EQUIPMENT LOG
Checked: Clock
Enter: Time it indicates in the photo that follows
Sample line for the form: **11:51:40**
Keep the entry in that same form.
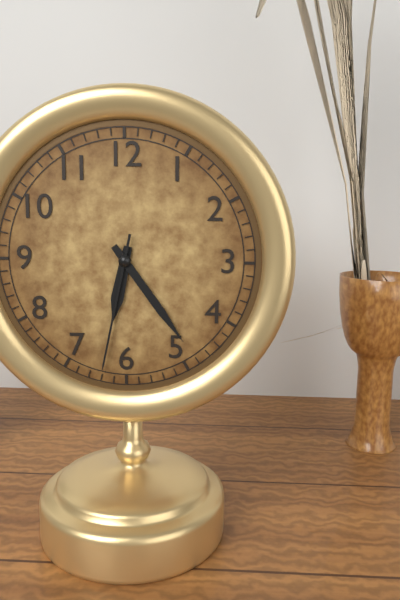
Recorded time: **6:24:32**
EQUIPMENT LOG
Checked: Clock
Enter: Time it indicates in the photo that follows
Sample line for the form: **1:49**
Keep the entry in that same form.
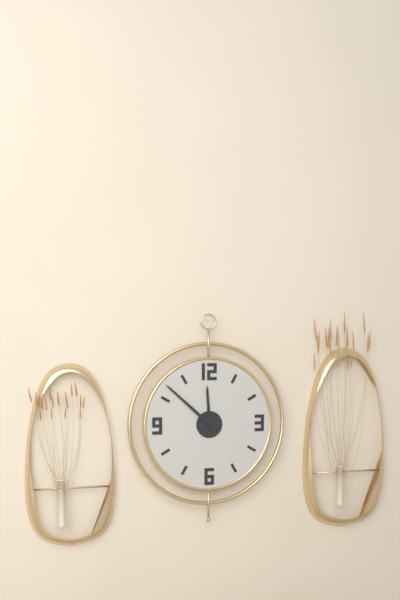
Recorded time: **11:52**
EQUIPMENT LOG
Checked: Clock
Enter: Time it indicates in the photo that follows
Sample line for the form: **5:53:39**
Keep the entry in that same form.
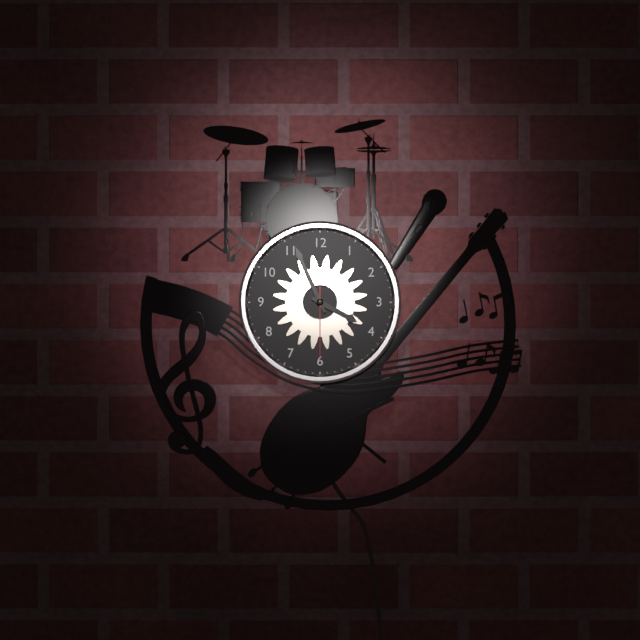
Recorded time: **3:56:30**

--- REQUIREMENT ---
Switch every "Recorded time" in the items above to "Time shown" and write the items out again with nothing else changed. Leave the pictures out.

--- SOLVED EXERCISE ---
EQUIPMENT LOG
Checked: Clock
Enter: Time it indicates in the photo that follows
Sample line for the form: **11:51:40**
Keep the entry in that same form.
Time shown: **6:24:32**
EQUIPMENT LOG
Checked: Clock
Enter: Time it indicates in the photo that follows
Sample line for the form: **1:49**
Keep the entry in that same form.
Time shown: **11:52**
EQUIPMENT LOG
Checked: Clock
Enter: Time it indicates in the photo that follows
Sample line for the form: **5:53:39**
Keep the entry in that same form.
Time shown: **3:56:30**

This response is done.